As illustrated in FIG. 3, after capturing an image with a background and vegetation, a gray scale image is produced (210). The image is segmented to remove the background and vegetation (215) as follows. Entropy values for pixels in the gray scale image are determined (220). As discussed above, the entropy value for the pixels may be based on intensity values of the pixels in the image or based on the edge orientation of the pixels. The entropy values are compared to one or more threshold values (230) and regions to be removed are identified as regions with entropy values greater than a maximum threshold value to remove vegetation (240). A high threshold is used to remove regions with high frequencies, corresponding to vegetation, such as trees and bushes. With intensity based entropy, a low threshold may be used to remove regions of low frequencies, which correspond to background, such as sky, roads, etc. Thus, for intensity based entropy, two threshold values, e.g., a high threshold and a low threshold (or equivalently a bandwidth threshold range) may be used. If desired, the threshold values may be pre-determined or adjusted based on the parameters of the image. Removal of the regions (240) includes clustering and pruning when the entropy is based on intensity. When the entropy is based on edge orientation, an edge strength value calculated for each pixel while determining entropy values (220) may be compared to a minimum threshold to identify and eliminate pixels that correspond to the background. Segmentation of the image may be completed using a mask over the regions to be removed (260), e.g., to remove the pixels under the mask, and the resulting image is stored or displayed (270). The resulting image may then be used for further processing, such as object recognition for augmented reality, or other similar processes. Using the segmented image for object recognition advantageously increases the speed of the process and lowers processing demands. The segmented image may be used with any desired object recognition process, which are well known in the art. Additionally, or alternatively, structures such as buildings in the image may be segmented with or without the use of a mask.
FIG. 4 is a flow chart illustrating the process of determining entropy values 220 using intensities of the pixels in the gray scale image. As illustrated in FIG. 4, a plurality of windowed pixel regions is generated as a window of pixels around each pixel in the gray scale image 222. FIGS. 5A and 5B, by way of example, illustrate windowed pixel regions within a portion of a gray scale image identifying the intensity (gray value) of each pixel, which may range from, e.g., 0-255. FIG. 5A illustrates gray values for a plurality of pixels in a portion of a gray scale image, with a 3×3 windowed pixel region 152 a with a center pixel 154 a, sometimes referred to herein as the windowed pixel. FIG. 5B illustrates the same portion of the gray scale image, and shows the 3×3 windowed pixel region 152 b with the windowed pixel 154 b moved to the right by one pixel. Thus, the window may be considered a sliding window that slides from one windowed pixel to the next.

DATA FOR PROCESSING =
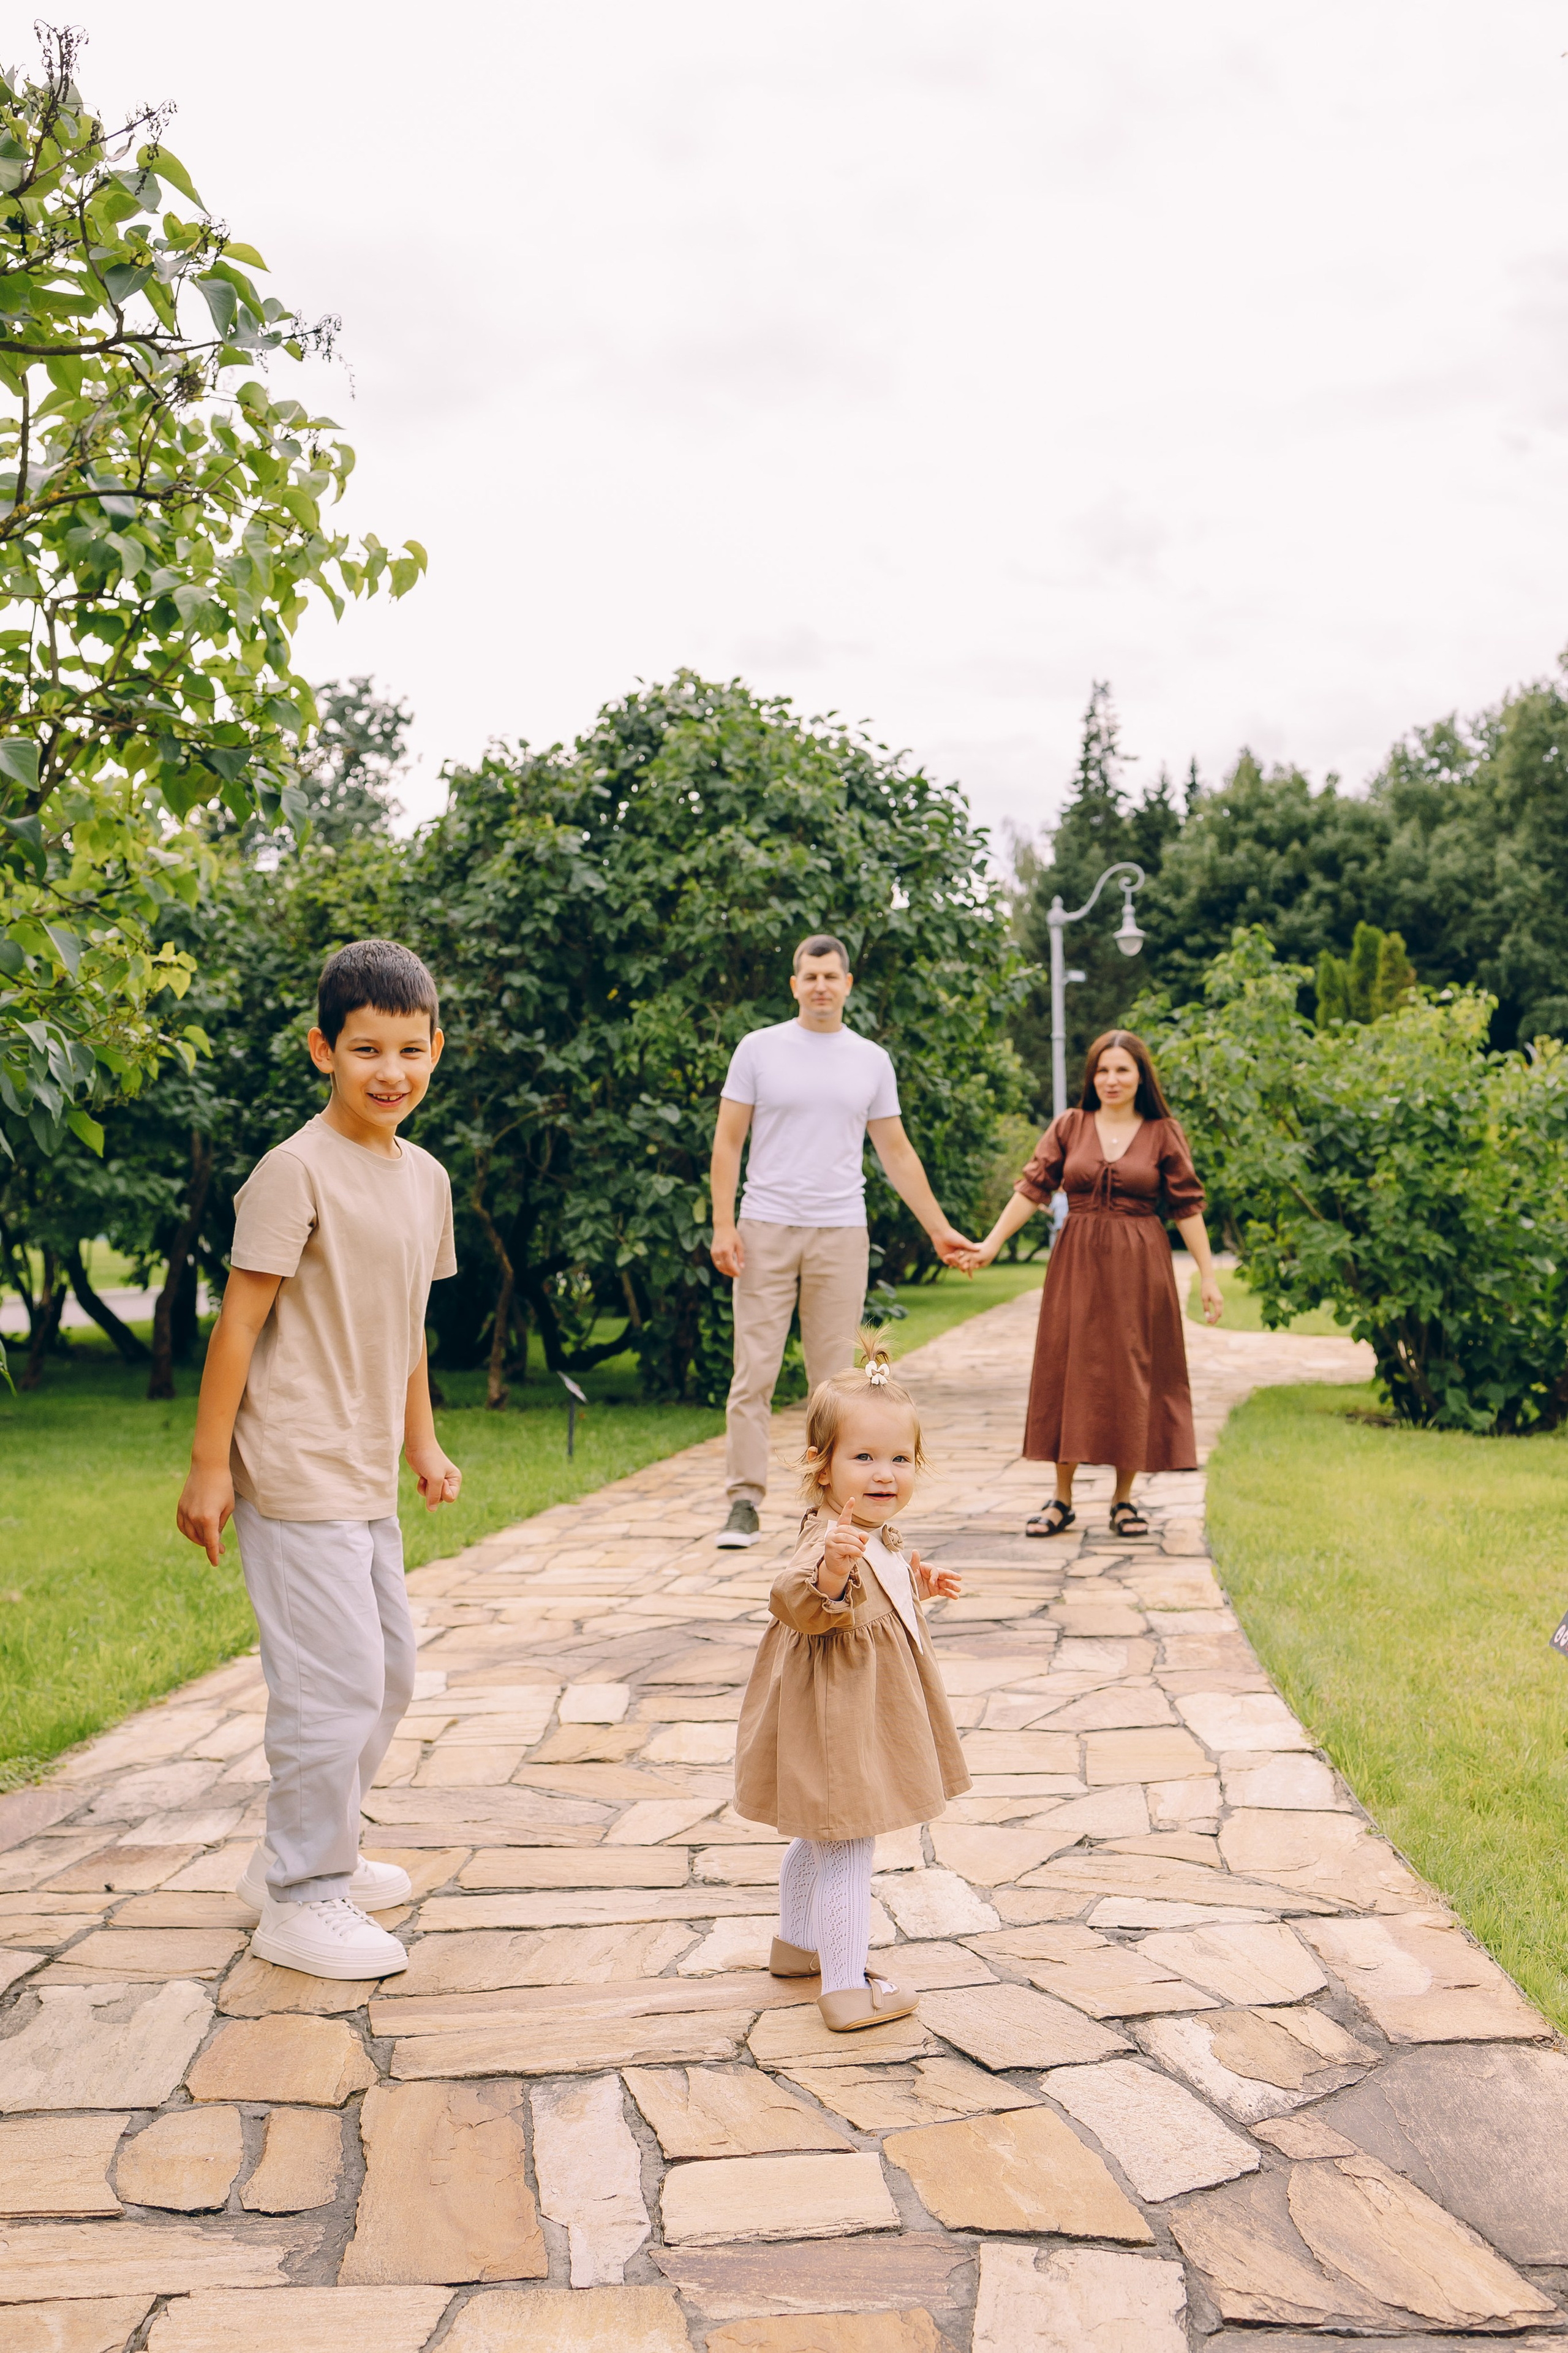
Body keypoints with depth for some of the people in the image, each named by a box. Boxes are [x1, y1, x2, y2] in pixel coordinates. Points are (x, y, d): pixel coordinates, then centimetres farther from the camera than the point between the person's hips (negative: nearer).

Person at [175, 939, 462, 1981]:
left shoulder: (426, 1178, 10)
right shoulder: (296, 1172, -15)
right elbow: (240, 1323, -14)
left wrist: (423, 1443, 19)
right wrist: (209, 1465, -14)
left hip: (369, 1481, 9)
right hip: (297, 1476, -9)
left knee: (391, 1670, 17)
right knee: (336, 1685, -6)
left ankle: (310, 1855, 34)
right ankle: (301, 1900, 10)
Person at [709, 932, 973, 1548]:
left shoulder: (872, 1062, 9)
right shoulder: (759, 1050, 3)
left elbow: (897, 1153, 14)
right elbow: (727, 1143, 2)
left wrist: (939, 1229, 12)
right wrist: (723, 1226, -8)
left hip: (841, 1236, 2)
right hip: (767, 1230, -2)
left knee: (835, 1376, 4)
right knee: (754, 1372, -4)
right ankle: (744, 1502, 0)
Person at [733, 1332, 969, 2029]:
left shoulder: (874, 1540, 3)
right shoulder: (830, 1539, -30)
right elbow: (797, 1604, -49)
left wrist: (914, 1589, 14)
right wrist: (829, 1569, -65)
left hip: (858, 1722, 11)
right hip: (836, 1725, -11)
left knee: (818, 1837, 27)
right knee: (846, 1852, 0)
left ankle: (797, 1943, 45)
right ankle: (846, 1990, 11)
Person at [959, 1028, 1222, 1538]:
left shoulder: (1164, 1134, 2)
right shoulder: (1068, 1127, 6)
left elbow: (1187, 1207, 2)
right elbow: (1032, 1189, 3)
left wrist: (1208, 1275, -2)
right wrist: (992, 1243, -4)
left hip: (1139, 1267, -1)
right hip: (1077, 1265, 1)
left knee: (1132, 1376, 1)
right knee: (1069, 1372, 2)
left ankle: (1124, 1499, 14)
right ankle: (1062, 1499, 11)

* * *

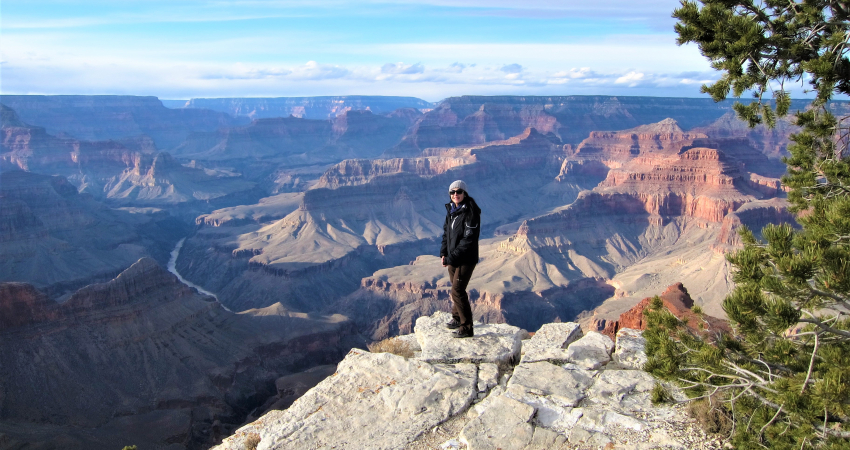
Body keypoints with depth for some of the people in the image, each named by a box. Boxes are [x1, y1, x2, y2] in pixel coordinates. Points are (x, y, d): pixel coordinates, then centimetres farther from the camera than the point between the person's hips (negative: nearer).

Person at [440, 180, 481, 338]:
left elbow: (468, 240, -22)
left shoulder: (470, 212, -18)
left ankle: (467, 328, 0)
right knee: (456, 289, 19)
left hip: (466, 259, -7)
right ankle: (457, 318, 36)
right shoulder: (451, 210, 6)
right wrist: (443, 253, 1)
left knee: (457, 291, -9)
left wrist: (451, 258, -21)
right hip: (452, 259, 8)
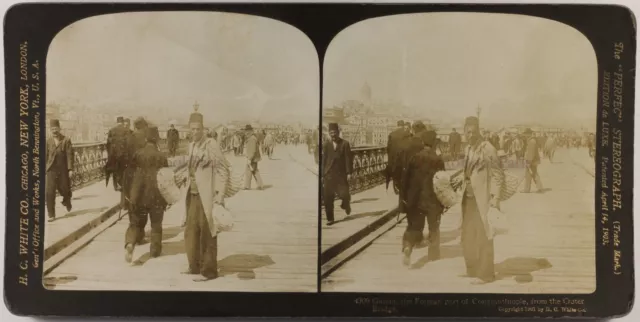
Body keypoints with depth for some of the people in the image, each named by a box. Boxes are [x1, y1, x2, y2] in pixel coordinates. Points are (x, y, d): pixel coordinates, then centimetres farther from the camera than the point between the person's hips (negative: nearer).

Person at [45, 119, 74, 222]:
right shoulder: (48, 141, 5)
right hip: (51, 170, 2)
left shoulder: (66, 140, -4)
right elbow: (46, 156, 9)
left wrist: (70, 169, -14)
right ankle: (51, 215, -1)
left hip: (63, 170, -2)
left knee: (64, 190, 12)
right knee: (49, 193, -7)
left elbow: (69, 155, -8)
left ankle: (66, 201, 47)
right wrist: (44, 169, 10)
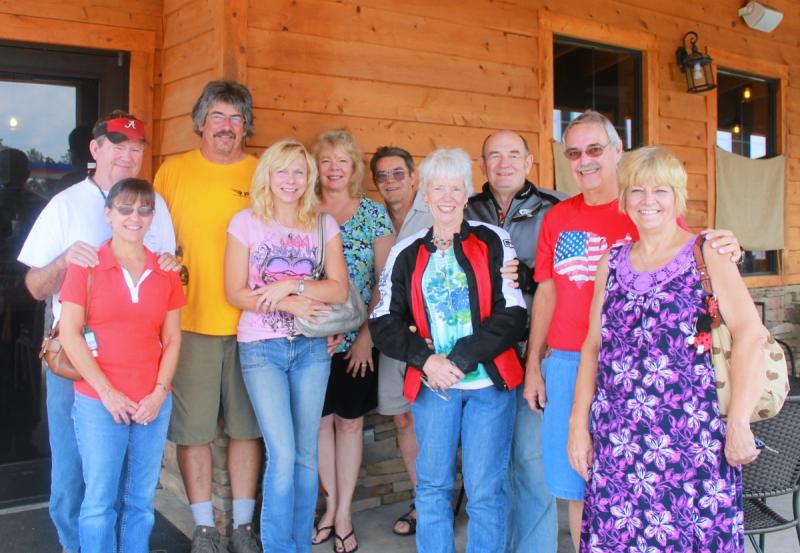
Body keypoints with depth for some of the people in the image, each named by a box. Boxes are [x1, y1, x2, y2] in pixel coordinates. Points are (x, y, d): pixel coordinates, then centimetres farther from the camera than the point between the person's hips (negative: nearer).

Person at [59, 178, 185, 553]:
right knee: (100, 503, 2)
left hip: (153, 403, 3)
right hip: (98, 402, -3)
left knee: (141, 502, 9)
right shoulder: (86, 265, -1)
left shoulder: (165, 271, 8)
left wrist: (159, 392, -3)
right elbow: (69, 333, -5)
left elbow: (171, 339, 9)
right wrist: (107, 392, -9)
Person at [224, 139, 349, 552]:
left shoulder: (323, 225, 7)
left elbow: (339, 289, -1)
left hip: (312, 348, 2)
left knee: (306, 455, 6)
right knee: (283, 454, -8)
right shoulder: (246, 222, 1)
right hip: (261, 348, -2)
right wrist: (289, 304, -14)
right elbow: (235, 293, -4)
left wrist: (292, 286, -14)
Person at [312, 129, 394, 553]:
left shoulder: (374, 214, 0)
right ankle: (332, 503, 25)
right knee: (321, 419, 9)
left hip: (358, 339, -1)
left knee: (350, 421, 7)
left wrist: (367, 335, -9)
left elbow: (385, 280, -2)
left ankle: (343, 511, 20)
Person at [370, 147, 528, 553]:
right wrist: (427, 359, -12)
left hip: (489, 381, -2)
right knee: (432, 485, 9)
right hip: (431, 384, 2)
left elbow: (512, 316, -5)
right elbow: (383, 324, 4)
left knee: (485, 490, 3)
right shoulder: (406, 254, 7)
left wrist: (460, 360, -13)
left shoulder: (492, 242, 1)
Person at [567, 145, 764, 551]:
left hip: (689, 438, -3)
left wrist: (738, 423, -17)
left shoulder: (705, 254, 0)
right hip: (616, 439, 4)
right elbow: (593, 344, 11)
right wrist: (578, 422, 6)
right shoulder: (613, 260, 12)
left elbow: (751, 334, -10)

REQUIRED ACTIONS =
1 > In the image segmentation passage, what kind of regions does the high entropy threshold remove?
2 > Copy out the lines of the records starting at the one that contains "right hip: (51, 170, 2)" and ending at the one that contains "left elbow: (69, 155, -8)".

SOLUTION LIST =
1 > Regions with high frequencies, which correspond to vegetation such as trees and bushes.

2 >
right hip: (51, 170, 2)
left shoulder: (66, 140, -4)
right elbow: (46, 156, 9)
left wrist: (70, 169, -14)
right ankle: (51, 215, -1)
left hip: (63, 170, -2)
left knee: (64, 190, 12)
right knee: (49, 193, -7)
left elbow: (69, 155, -8)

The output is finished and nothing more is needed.